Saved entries
--------------------

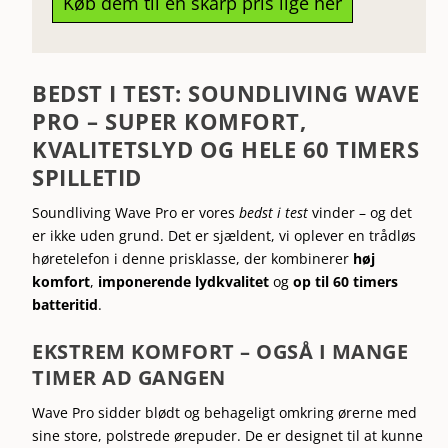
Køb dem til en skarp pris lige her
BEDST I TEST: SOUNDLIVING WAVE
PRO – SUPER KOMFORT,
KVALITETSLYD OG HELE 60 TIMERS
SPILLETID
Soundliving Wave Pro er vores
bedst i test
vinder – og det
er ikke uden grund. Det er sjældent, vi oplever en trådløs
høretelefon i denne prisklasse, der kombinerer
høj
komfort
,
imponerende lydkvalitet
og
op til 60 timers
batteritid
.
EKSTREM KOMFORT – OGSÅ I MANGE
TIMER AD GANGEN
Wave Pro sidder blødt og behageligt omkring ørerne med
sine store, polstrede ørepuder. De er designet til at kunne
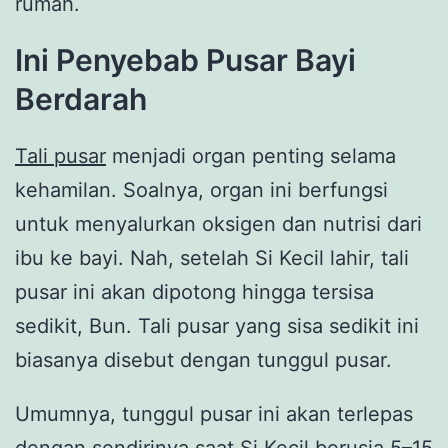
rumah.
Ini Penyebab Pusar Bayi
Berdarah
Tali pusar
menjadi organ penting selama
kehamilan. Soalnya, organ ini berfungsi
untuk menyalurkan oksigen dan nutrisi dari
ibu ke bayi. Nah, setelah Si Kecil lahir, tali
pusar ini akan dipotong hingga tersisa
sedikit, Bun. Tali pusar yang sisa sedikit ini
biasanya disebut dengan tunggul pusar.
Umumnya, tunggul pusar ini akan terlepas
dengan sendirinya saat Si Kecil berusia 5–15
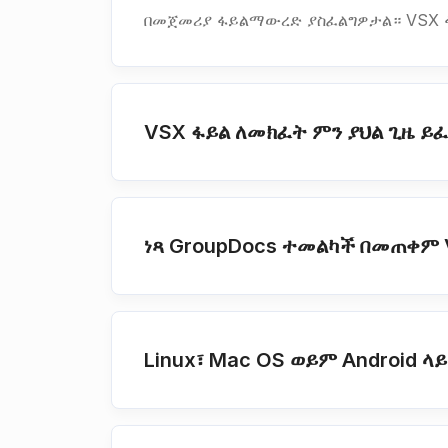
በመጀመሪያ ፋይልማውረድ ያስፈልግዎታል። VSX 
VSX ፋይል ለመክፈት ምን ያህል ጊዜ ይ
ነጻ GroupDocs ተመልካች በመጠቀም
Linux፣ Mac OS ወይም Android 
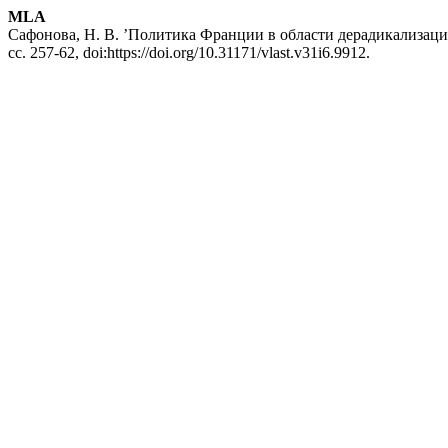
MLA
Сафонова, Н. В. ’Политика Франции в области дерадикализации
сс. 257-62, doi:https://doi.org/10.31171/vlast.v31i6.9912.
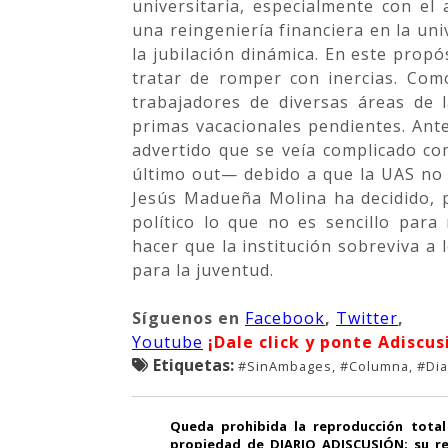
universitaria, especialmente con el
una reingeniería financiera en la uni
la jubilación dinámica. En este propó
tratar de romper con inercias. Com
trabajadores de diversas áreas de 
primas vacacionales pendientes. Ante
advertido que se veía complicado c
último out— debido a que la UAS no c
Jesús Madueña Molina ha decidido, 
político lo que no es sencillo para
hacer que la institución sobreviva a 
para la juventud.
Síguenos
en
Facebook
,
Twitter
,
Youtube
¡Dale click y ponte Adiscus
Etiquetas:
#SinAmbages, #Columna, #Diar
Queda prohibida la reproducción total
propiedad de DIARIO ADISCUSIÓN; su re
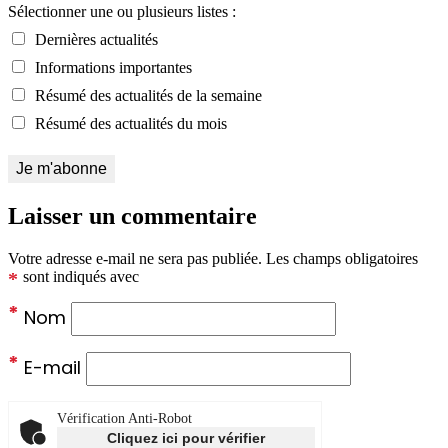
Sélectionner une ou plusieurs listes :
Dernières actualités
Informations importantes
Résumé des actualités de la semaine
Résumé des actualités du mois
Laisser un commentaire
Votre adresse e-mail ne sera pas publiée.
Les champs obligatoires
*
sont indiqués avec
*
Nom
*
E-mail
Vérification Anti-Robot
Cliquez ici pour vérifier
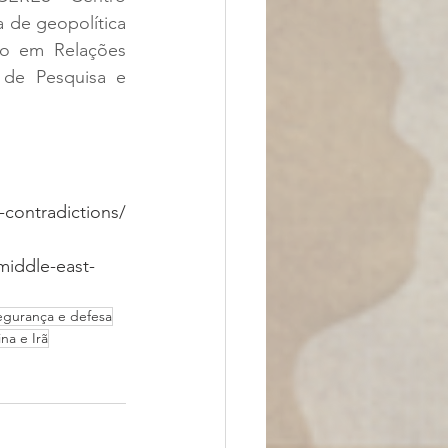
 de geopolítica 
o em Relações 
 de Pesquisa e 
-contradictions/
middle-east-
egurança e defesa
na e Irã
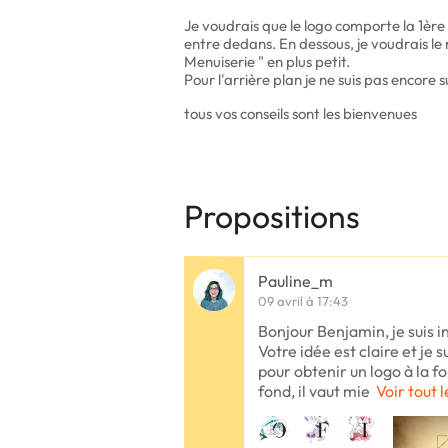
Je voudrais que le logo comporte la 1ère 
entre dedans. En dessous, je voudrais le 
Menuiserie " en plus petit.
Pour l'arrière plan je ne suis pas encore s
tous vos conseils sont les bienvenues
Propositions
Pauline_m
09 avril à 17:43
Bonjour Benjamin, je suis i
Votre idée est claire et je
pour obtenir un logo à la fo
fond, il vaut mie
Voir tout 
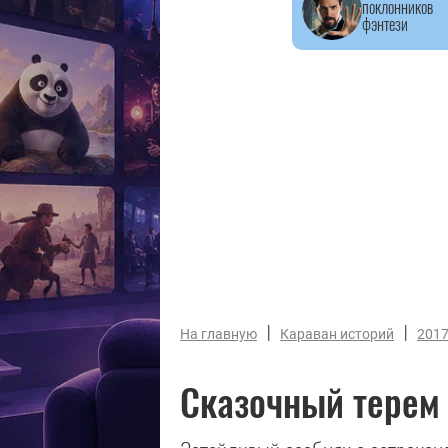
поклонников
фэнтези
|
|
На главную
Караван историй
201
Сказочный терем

--------------------

**Task to carry out**:
Write out every line of text in the saved entries above word for word, leaving the pictures out.

**Final answer**:
Køb dem til en skarp pris lige her
BEDST I TEST: SOUNDLIVING WAVE
PRO – SUPER KOMFORT,
KVALITETSLYD OG HELE 60 TIMERS
SPILLETID
Soundliving Wave Pro er vores
bedst i test
vinder – og det
er ikke uden grund. Det er sjældent, vi oplever en trådløs
høretelefon i denne prisklasse, der kombinerer
høj
komfort
,
imponerende lydkvalitet
og
op til 60 timers
batteritid
.
EKSTREM KOMFORT – OGSÅ I MANGE
TIMER AD GANGEN
Wave Pro sidder blødt og behageligt omkring ørerne med
sine store, polstrede ørepuder. De er designet til at kunne
rumah.
Ini Penyebab Pusar Bayi
Berdarah
Tali pusar
menjadi organ penting selama
kehamilan. Soalnya, organ ini berfungsi
untuk menyalurkan oksigen dan nutrisi dari
ibu ke bayi. Nah, setelah Si Kecil lahir, tali
pusar ini akan dipotong hingga tersisa
sedikit, Bun. Tali pusar yang sisa sedikit ini
biasanya disebut dengan tunggul pusar.
Umumnya, tunggul pusar ini akan terlepas
dengan sendirinya saat Si Kecil berusia 5–15
በመጀመሪያ ፋይልማውረድ ያስፈልግዎታል። VSX 
VSX ፋይል ለመክፈት ምን ያህል ጊዜ ይ
ነጻ GroupDocs ተመልካች በመጠቀም
Linux፣ Mac OS ወይም Android 
MLA
Сафонова, Н. В. ’Политика Франции в области дерадикализации
сс. 257-62, doi:https://doi.org/10.31171/vlast.v31i6.9912.
universitaria, especialmente con el
una reingeniería financiera en la uni
la jubilación dinámica. En este propó
tratar de romper con inercias. Com
trabajadores de diversas áreas de 
primas vacacionales pendientes. Ante
advertido que se veía complicado c
último out— debido a que la UAS no c
Jesús Madueña Molina ha decidido, 
político lo que no es sencillo para
hacer que la institución sobreviva a 
para la juventud.
Síguenos
en
Facebook
,
Twitter
,
Youtube
¡Dale click y ponte Adiscus
Etiquetas:
#SinAmbages, #Columna, #Diar
Queda prohibida la reproducción total
propiedad de DIARIO ADISCUSIÓN; su re
Sélectionner une ou plusieurs listes :
Dernières actualités
Informations importantes
Résumé des actualités de la semaine
Résumé des actualités du mois
Laisser un commentaire
Votre adresse e-mail ne sera pas publiée.
Les champs obligatoires
*
sont indiqués avec
*
Nom
*
E-mail
Vérification Anti-Robot
Cliquez ici pour vérifier
 de geopolítica 
o em Relações 
 de Pesquisa e 
-contradictions/
middle-east-
egurança e defesa
na e Irã
Je voudrais que le logo comporte la 1ère 
entre dedans. En dessous, je voudrais le 
Menuiserie " en plus petit.
Pour l'arrière plan je ne suis pas encore s
tous vos conseils sont les bienvenues
Propositions
Pauline_m
09 avril à 17:43
Bonjour Benjamin, je suis i
Votre idée est claire et je
pour obtenir un logo à la fo
fond, il vaut mie
Voir tout 
поклонников
фэнтези
|
|
На главную
Караван историй
201
Сказочный терем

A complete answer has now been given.